Ex Parte Apps et al - Page 60



         Appeal 2005-0801                                                                                       
         Application 09/848,628                                                                                 

                                                         (10)                                                   
                                          Relevance of prosecution history                                      
                       “Surrendered subject matter” is defined in connection with                               
                prosecution history estoppel in Festo Corp. v. Shoketsu Kinzoku Kogyo                           
                Kabushiki Co., 535 U.S. 722, 733-34, 122 S. Ct. 1831, 1838, 62 U.S.P.Q.2d                       
                1705, 1710-11 (2002) (Festo II):                                                                
                       The doctrine of equivalents allows the patentee to claim those                           
                       insubstantial alterations that were not captured in drafting the                         
                       original patent claim but which could be created through trivial                         
                       changes.  When, however, the patentee originally claimed the                             
                       subject matter alleged to infringe but then narrowed the claim in                        
                       response to a rejection, he may not argue that the surrendered                           
                       territory comprised unforeseen subject matter that should be                             
                       deemed equivalent to the literal claims of the issued patent.  On                        
                       the contrary, “[b]y the amendment [the patentee] recognized                              
                       and emphasized the difference between the two phrases[,] ...                             
                       and [t]he difference which [the patentee] thus disclaimed must                           
                       be regarded as material.”  Exhibit Supply Co. v. Ace Patents                             
                       Corp., 315 U.S. 126, 136-37, 62 S. Ct. 513, 518-19 [52 USPQ                              
                       275, 279-80] (1942).                                                                     

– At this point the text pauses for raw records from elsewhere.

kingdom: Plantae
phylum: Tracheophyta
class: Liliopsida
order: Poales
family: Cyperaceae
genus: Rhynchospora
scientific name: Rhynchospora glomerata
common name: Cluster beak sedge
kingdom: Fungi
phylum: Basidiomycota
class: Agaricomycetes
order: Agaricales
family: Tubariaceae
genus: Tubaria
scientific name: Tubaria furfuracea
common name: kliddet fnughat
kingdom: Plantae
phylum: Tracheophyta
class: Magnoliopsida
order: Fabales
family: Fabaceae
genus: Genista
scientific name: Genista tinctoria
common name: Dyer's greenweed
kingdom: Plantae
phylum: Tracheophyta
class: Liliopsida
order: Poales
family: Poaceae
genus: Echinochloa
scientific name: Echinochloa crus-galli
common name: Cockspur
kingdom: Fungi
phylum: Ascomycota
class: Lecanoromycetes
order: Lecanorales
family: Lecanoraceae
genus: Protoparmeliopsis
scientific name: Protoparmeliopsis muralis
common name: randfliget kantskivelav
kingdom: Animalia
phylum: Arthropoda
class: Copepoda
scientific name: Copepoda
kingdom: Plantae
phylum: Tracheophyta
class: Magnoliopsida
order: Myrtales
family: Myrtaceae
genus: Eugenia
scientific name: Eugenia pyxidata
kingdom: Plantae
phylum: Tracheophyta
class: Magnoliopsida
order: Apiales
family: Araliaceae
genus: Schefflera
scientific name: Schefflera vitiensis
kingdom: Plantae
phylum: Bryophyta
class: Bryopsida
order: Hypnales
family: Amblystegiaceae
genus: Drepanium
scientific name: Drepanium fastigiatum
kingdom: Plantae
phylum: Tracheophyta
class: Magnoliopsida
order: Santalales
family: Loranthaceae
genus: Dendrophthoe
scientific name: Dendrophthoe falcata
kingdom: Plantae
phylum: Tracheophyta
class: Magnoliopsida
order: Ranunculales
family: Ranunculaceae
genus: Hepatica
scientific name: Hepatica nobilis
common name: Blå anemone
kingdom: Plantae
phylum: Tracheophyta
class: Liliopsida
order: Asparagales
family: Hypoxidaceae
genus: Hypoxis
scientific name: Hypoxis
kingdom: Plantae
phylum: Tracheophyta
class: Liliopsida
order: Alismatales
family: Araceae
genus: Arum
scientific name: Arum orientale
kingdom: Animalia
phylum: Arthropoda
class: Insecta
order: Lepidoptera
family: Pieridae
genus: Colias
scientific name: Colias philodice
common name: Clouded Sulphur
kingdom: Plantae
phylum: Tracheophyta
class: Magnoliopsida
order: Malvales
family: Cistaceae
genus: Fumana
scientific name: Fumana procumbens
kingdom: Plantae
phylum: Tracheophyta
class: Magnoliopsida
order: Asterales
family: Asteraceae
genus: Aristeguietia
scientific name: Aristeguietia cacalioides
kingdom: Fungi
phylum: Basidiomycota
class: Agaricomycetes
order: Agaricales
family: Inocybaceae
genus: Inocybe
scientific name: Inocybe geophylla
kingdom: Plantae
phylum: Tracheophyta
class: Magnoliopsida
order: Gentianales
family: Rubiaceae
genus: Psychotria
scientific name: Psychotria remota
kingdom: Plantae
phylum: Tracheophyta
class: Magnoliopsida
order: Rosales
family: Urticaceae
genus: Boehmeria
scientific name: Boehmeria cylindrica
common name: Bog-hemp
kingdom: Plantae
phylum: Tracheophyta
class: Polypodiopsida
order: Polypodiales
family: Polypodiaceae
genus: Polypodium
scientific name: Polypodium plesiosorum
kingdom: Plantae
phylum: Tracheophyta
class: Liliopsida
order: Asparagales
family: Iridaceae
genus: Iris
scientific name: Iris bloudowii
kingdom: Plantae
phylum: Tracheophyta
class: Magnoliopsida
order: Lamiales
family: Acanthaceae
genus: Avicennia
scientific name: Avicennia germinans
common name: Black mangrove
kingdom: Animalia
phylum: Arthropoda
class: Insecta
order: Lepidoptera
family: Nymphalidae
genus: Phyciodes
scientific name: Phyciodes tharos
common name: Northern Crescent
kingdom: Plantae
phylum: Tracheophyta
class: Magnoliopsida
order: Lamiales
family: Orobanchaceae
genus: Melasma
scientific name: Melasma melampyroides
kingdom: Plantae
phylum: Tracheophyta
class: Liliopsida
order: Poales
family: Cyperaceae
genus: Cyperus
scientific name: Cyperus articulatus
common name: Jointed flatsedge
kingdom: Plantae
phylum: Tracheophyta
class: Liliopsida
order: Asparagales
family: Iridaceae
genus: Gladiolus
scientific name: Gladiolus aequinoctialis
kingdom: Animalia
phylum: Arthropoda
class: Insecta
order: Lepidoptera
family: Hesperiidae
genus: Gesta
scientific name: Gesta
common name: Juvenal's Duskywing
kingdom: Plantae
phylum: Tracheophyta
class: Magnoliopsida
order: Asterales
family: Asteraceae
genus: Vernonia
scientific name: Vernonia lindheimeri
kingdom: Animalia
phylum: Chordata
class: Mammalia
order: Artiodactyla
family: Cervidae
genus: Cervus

                       Festo II goes on to comment, 535 U.S. at 737-41, 122 S. Ct. at 1840-                     
                42, 62 U.S.P.Q.2d at 1712-14:                                                                   
                       [Prosecution history estoppel’s] reach requires an examination                           
                       of the subject matter surrendered by the narrowing amendment.                            
                       [A] complete bar [would avoid] this inquiry by establishing a                            
                       per se rule; but that approach is inconsistent with the purpose of                       
                       applying the estoppel in the first place to hold the inventor to                         
                       the representations made during the application process and to                           
                       the inferences that may reasonably be drawn from the                                     
                       amendment (emphasis added).